The federal government may be one step closer to keeping tabs on consumers’ health care information with a new data hub compiling personal information from a host of government agencies and newly collected health status information.
Some experts warn it could get even more invasive over time.
The Data Services Hub will be the primary computer program to verify eligibility for Obamacare exchanges. But the program will collect and compile such massive amounts of information that lawmakers and experts are increasingly fearful of privacy infringement.
Pennsylvania Republican Rep. Pat Meehan warned The Daily Caller News Foundation that the program is a “massive data grab” and will put citizens’ private information at risk.

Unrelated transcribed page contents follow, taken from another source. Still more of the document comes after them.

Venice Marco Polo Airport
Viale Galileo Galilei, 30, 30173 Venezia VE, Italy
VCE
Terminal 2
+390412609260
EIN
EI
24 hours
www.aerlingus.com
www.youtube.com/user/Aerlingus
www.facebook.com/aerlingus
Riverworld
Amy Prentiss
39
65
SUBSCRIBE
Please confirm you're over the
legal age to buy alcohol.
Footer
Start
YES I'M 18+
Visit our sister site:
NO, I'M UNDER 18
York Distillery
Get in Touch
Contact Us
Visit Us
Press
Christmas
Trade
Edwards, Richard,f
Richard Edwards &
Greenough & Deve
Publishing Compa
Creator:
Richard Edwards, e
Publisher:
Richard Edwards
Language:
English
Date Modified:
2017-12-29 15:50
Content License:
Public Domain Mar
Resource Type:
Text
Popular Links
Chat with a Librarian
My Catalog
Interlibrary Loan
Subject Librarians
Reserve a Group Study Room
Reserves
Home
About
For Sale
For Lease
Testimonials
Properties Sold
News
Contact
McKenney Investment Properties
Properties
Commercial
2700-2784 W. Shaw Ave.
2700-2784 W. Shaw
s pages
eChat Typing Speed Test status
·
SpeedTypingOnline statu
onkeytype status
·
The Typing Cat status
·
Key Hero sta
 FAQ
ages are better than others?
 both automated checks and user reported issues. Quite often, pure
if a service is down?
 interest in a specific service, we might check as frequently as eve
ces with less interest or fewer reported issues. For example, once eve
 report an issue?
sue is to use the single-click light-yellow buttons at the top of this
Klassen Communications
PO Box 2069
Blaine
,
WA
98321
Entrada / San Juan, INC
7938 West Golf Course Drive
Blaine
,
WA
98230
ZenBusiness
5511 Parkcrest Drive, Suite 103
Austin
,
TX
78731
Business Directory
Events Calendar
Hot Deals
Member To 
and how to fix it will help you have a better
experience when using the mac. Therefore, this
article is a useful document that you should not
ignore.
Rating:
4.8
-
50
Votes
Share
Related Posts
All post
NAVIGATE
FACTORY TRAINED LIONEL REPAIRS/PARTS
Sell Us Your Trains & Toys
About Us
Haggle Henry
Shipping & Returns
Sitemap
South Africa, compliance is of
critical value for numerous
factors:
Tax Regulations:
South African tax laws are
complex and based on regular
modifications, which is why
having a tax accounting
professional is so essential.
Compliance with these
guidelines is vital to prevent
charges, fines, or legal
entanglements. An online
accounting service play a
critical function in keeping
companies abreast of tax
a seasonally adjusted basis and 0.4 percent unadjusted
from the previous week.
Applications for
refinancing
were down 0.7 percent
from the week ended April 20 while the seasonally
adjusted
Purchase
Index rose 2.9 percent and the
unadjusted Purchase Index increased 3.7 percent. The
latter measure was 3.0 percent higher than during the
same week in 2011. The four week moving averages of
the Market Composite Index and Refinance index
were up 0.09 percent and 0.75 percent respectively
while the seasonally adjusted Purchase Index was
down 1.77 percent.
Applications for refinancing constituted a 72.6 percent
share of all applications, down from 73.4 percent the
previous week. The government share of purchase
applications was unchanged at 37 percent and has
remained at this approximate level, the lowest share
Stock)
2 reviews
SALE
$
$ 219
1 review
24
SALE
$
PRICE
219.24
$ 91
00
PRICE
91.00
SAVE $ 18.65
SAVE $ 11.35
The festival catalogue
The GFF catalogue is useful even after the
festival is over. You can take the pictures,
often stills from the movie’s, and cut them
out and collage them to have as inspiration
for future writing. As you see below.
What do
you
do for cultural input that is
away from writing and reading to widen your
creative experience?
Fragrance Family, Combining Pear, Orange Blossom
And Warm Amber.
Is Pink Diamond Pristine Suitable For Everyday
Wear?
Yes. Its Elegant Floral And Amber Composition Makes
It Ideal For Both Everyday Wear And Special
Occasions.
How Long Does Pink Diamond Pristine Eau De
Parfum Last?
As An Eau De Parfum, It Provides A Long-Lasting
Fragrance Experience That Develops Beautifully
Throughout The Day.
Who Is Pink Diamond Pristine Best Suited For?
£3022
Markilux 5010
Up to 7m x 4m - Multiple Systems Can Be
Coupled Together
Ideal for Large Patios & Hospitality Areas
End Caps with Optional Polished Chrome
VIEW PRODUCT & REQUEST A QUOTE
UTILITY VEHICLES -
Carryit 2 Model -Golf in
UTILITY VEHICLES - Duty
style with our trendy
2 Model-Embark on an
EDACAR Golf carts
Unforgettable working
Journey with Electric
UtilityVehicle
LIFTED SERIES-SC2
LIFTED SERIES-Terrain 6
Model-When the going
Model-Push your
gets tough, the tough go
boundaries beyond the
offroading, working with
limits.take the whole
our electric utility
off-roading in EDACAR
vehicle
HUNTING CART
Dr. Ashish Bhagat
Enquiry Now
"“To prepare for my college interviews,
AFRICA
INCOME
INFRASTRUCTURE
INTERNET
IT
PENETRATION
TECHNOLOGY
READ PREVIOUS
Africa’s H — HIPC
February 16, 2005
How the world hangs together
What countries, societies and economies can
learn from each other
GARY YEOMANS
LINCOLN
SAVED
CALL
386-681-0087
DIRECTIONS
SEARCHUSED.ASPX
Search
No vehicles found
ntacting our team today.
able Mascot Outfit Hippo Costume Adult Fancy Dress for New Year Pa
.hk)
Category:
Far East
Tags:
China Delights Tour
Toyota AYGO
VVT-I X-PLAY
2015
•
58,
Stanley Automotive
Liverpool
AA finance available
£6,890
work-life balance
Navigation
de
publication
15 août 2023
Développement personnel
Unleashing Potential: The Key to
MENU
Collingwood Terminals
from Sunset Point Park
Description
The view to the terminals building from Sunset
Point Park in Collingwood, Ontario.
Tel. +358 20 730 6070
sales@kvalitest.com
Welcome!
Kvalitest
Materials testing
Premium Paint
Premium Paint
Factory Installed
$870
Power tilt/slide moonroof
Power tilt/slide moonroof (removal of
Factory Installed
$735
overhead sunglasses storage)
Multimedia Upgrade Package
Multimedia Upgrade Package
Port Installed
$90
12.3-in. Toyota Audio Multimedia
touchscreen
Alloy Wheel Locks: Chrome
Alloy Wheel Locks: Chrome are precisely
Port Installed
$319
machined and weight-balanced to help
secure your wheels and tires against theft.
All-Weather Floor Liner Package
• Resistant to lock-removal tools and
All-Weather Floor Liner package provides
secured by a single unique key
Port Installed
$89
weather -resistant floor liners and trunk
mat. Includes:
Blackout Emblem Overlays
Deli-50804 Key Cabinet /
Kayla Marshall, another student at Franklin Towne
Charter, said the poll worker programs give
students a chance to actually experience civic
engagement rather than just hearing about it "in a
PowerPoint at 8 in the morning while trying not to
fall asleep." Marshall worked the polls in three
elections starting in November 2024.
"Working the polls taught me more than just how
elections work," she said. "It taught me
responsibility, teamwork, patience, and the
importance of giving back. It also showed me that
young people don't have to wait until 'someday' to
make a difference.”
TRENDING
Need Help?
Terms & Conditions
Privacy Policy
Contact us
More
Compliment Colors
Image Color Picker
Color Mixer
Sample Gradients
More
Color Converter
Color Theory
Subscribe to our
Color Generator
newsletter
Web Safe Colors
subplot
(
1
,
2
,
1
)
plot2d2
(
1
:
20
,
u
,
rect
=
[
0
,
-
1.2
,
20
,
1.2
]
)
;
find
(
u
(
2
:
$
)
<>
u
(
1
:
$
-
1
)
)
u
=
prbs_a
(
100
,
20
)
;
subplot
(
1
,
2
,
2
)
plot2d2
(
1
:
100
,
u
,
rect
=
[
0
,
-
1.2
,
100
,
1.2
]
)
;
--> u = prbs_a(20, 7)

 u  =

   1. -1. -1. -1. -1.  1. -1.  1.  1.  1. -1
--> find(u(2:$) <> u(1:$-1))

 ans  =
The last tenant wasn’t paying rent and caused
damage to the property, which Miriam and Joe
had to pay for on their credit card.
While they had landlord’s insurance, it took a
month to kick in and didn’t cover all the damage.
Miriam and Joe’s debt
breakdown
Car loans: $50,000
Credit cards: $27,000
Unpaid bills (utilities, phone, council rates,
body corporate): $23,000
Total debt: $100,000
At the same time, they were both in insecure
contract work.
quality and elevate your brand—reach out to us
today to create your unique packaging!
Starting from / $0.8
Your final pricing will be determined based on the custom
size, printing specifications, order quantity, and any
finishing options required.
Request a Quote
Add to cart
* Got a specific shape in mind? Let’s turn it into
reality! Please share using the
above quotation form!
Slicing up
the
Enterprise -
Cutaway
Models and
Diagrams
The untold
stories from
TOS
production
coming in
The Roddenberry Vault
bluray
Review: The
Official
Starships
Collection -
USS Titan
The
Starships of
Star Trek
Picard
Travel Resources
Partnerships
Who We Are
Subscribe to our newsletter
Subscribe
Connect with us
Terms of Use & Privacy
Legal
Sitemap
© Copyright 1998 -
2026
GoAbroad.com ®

But the program, which has been receiving heat over the large amount of personal data it will connect from various government sources, will also add health status to the mix — an addition Meehan finds disturbing
Center for Medicare and Medicaid Services chief Marilyn Tavenner, whose department will oversee the Hub, told lawmakers last week that the limited health information required will be relevant to the type of coverage they receive under Obamacare exchanges.
“Well,” Meehan asked The DCNF, “other health circumstances might change coverage — will we have to be reporting to the government other health changes as well?”
Michael Cannon, the Cato Institute’s director of health policy studies, warns it could. ”The economics of Obamacare require that the federal government will have to do more to delve into people’s medical care,” Cannon told TheDCNF.
The government’s problem lies in an Obamacare requirement for a certain level of coverage for a certain price, creating “huge incentives for insurers to avoid the sick,” Cannon explained. “Insurers have to provide coverage to customers for $10,000 when the person uses $100,000 in medical care.”